- **Textauszug**

-------------------------

Glatte und dreckige Schlingen der Strassen und Gassen, auf denen wir, Erniedrigte, zu den täglichen atemlosen Terminen und ziellosen Zielen hetzen.

Wunden in der Landschaft
Solche befreienden Augenblicke werden jedoch immer seltener, denn auch in der Mitte der Goczołschen Welt, die er Schlesien nennt, ist die Zeit nicht stehen geblieben. Den „glatten und dreckigen Schlingen der Strassen und Gassen“, den neuen städtischen und dörflichen Wohnbaugebieten, aber auch den Naturkatastrophen sowie dem ewigen Lauf des Irdischen, der besagt, das alles vergeht, ist das private Paradies des Dichters zum Opfer gefallen, vom Hochwasser des Sommers 1997 zerstört. Die heutigen Bewohner Schlesiens mühen sich mehr oder weniger ziellos und atemlos, der neuen Wirklichkeit Herr zu werden und sind vor allem damit beschäftigt, im wirtschaftlichen Kampf ums Überleben nicht unterzugehen. Der Dichter beobachtet, dass die Toten auch nicht verschont wurden: Die alten Friedhöfe verkommen, denn die Nachfahren der dort Bestatteten waren gezwungen, das Weite zu suchen, genauso wie die neuen Bewohner dieser Gegend, die ebenfalls unfreiwillig ihre alte Heimat räumen mussten, sodass die Gräber ihrer Vorfahren dort dasselbe Schicksal ereilte. Auf der persönlichen „Landkarte des Oppelner Landes“ von Jan Goczoł schneidet die „Welt der Säge“ tiefe und nie wieder heilende Wunden ein und ihr Geräusch übertönt seine leise klingende Landschaft. Vor dieser Säge konnten schattige Linden und mächtige Eichen nicht bestehen, sie vollstreckte auch das Todesurteil über die riesige Birke, die, wie ein Kult- oder Wappenbaum, seit eh und scheinbar für immer über dem Dorf Siolkowice thronte und thronen sollte. Da ist es schon ein kleiner Trost, dass die Birken seiner Kindheit, die die Straße von Strzelce Opolskie (Groß Strehliz) nach Opole (Oppeln) säumten, von einem Sturm vernichtet wurden und der schönste Baum in Opole, die uralte Kastanie auf dem Plac Wolności, dem Freiheitsplatz, sich die Freiheit nahm, eines natürlichen Todes zu sterben, genauso wie der Pflaumenbaum vor dem Haus seiner Eltern in Rozmierz. Die Vernichtung und Veränderung scheinen also wesentliche Merkmale der realen Welt zu sein, die sich unveränderlich erneuert und immer neu entsteht. Ein Sinnbild dieser unveränderlichen Erneuerung, also des Bestehens allen naturgewaltigen und zivilisatorischen Widrigkeiten zum Trotz, ist das Vergissmeinnicht, das seit eh und je die Straßengräben des Dorfes Rozmierz bewächst.

-------------------------

- **Aufgabe 1**
Zähle, wie viele Zeilen der folgenden Liste die Zeichenfolge „Recorded“ enthalten. Gib nur die Zahl an.

- **Material zur Aufgabe**
-------------------------

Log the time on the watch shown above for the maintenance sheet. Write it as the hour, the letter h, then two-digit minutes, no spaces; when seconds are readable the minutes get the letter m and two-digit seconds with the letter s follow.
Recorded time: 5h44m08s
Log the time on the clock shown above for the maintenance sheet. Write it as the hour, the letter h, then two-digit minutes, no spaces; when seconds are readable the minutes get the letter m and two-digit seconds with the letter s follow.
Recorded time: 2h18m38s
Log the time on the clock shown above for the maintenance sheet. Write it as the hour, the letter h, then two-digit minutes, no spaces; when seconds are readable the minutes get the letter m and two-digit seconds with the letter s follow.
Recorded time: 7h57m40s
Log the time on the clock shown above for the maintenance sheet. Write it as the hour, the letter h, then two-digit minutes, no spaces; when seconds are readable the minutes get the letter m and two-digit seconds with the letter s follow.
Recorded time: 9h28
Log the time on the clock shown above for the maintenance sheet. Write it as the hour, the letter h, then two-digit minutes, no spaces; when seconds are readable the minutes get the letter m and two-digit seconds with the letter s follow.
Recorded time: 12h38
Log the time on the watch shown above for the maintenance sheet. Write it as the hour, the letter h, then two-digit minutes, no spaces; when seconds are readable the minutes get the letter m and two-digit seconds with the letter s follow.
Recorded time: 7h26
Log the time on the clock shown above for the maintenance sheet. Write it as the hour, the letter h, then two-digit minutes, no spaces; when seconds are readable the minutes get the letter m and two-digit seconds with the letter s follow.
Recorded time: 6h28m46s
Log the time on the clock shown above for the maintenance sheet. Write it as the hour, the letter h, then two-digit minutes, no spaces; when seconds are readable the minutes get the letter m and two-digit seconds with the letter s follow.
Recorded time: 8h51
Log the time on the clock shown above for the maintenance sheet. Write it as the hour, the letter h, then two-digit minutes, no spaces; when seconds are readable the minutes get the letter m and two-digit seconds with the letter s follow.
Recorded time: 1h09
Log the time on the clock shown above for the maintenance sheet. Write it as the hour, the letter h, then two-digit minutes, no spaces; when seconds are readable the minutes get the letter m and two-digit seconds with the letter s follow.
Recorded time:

-------------------------

- **Aufgabe 2**
Prüfe, ob die folgenden Aussagen mit dem Textauszug oben übereinstimmen, und beantworte jede mit Ja oder Nein samt den entscheidenden Worten des Textauszugs als wörtlichem Zitat: (a) Das private Paradies des Dichters wurde vom Hochwasser des Sommers 1997 zerstört. (b) Die Birken an der Straße von Strzelce Opolskie nach Opole wurden gefällt. (c) Das Vergissmeinnicht wächst in den Straßengräben des Dorfes Siolkowice.

- **Vollständige Lösung 1**
10

- **Vollständige Lösung 2**
(a) Ja: „vom Hochwasser des Sommers 1997 zerstört“
(b) Nein: „von einem Sturm vernichtet wurden“
(c) Nein: „die Straßengräben des Dorfes Rozmierz bewächst“